2007/08/22

Memory leaks

Let's consider memory leaks in the document parser.

They are usually easy to track: the memory behavior gets wrong, too much memory is used as compared to what it should. This good thing usually happen fast for at least two reasons: time and code coverage. As opposed to some software which will show it has memory leaks after a few days, a parser show it in a few minutes: the amount of documents to process will be high in a short span of time. They are easy to see also because of code coverage: if anything could trigger a memory leak, it will.

When these memory leaks happen, they are either obvious, or really hard to track. Whichever way, it consumes time.

What could be a solution to this problem then ?

The algorithm/methodology I've used, and which worked quite well so far I will the call the "door algorithm". When you open a door, you close it after yourself.
With memory, it's the same reflex, Allocate/Free. Be a good boy, or a good girl. Also, "Standardize" where memory gets allocated and freed. Allocate at much as possible in the "constructor", free it all in the "destructor" (quotes applying if you are not using an object oriented language).
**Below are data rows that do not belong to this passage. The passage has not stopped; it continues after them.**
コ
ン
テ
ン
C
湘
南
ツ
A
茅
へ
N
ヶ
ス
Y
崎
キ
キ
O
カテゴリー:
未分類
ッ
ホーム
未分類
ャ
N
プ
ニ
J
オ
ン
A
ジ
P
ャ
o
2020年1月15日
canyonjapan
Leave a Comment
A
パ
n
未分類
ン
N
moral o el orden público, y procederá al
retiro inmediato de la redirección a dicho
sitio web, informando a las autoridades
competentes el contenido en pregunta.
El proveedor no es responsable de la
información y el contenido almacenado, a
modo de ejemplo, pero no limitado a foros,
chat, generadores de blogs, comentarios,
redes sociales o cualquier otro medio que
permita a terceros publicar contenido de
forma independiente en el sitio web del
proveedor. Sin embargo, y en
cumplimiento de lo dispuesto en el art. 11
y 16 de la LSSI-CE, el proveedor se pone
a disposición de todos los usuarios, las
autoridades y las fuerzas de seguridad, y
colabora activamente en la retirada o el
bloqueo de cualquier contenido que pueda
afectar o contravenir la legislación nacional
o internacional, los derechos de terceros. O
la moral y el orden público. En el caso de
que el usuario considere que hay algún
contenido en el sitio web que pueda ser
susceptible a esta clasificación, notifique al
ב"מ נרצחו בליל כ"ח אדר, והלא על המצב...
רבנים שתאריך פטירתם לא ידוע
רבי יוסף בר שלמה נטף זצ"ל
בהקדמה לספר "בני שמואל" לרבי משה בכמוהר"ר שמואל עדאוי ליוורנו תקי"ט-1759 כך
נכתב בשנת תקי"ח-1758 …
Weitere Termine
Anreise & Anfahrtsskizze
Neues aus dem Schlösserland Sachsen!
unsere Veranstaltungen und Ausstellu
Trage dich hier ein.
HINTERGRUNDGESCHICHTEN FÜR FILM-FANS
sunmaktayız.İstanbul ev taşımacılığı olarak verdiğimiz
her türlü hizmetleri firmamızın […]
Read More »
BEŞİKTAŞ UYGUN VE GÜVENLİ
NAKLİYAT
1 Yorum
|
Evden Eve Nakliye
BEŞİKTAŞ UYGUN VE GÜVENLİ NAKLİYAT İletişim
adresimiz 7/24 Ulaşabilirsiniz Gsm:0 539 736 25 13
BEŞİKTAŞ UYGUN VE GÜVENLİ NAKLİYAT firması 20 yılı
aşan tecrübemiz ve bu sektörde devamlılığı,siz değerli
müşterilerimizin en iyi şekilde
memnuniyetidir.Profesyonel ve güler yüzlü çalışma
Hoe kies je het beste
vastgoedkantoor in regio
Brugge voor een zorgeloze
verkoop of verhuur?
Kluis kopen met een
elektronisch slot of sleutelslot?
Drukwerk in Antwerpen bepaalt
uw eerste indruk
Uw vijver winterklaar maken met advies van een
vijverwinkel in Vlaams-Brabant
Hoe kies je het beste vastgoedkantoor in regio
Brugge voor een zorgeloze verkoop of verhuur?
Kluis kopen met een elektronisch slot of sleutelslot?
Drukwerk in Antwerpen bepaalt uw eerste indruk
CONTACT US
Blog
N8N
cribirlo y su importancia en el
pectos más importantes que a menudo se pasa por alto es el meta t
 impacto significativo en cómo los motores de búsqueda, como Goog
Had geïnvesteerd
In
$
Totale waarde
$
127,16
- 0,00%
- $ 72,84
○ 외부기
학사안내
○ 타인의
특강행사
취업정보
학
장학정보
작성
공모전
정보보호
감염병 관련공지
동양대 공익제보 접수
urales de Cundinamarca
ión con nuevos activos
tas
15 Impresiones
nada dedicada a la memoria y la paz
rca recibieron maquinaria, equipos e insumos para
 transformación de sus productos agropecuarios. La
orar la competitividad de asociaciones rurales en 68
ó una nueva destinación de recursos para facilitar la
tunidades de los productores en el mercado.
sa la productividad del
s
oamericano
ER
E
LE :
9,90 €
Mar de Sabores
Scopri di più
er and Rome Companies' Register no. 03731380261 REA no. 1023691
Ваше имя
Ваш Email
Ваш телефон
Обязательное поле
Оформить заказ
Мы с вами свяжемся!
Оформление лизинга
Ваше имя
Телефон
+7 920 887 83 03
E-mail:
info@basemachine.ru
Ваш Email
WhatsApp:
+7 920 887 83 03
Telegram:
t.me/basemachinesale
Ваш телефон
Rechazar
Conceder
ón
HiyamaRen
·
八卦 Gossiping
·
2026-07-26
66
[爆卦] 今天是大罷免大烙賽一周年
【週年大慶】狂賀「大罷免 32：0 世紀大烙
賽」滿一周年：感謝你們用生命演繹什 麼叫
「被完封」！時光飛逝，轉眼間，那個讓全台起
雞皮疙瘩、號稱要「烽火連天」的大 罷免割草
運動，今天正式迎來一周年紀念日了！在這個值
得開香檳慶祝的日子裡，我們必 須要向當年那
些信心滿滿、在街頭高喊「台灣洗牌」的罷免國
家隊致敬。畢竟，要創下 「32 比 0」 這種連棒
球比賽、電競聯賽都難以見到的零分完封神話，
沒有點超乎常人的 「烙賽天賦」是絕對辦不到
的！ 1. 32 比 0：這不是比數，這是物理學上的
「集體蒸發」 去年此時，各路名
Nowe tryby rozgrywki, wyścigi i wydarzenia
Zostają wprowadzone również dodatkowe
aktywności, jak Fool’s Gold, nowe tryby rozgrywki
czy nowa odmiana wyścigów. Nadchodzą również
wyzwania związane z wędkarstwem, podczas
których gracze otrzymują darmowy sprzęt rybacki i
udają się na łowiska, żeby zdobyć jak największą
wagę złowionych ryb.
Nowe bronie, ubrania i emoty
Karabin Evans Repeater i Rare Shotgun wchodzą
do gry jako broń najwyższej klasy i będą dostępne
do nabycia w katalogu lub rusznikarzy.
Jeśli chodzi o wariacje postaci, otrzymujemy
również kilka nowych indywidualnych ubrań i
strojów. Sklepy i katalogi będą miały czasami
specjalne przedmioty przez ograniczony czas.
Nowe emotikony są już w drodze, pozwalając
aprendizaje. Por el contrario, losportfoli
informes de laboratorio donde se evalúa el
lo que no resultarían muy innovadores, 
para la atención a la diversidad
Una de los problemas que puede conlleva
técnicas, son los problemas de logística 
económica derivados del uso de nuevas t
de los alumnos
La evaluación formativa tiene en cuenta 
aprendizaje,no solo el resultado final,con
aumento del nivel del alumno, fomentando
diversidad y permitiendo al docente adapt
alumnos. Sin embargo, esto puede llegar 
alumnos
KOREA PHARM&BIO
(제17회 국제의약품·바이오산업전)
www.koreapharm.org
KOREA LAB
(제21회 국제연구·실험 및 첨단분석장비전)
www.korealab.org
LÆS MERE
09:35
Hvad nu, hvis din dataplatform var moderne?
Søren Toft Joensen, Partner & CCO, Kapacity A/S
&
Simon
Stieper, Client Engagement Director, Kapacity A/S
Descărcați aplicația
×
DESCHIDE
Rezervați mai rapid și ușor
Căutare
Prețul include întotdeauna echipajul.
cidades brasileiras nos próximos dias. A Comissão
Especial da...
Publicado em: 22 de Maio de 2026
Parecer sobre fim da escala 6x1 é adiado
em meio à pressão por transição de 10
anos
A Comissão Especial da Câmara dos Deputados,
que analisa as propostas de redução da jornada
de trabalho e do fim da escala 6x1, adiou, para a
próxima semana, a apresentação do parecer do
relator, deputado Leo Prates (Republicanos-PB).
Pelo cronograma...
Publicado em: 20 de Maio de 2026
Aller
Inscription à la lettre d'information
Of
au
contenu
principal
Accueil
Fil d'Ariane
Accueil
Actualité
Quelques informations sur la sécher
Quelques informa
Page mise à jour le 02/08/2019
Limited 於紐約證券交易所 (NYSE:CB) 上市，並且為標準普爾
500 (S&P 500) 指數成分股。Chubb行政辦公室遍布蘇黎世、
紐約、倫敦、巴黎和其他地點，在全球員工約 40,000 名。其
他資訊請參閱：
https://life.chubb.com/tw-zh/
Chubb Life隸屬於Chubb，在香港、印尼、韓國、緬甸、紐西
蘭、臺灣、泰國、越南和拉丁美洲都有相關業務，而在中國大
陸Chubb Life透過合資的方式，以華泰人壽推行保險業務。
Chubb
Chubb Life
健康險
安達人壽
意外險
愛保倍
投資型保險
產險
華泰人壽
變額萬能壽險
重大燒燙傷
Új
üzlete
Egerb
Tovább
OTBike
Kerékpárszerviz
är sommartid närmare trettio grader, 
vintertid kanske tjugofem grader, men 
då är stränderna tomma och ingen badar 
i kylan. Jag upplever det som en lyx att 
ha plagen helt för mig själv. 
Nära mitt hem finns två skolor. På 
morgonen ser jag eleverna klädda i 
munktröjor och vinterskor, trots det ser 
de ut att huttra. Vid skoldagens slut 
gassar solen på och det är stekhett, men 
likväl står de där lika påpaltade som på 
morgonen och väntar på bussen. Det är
Wouldn't it be more efficient and less error-prone to rely only on tools such as valgrind ?
Well, the two methods, I think, must walk hand in hand: these tools can give false positives, and miss memory leaks. It does a good job at tracking them, but can miss them too. We talked about Murphy's law before.
And, above all, I think these tools must be used as a parachute, not as the only programing strategy (referring to debug time, to mention the least).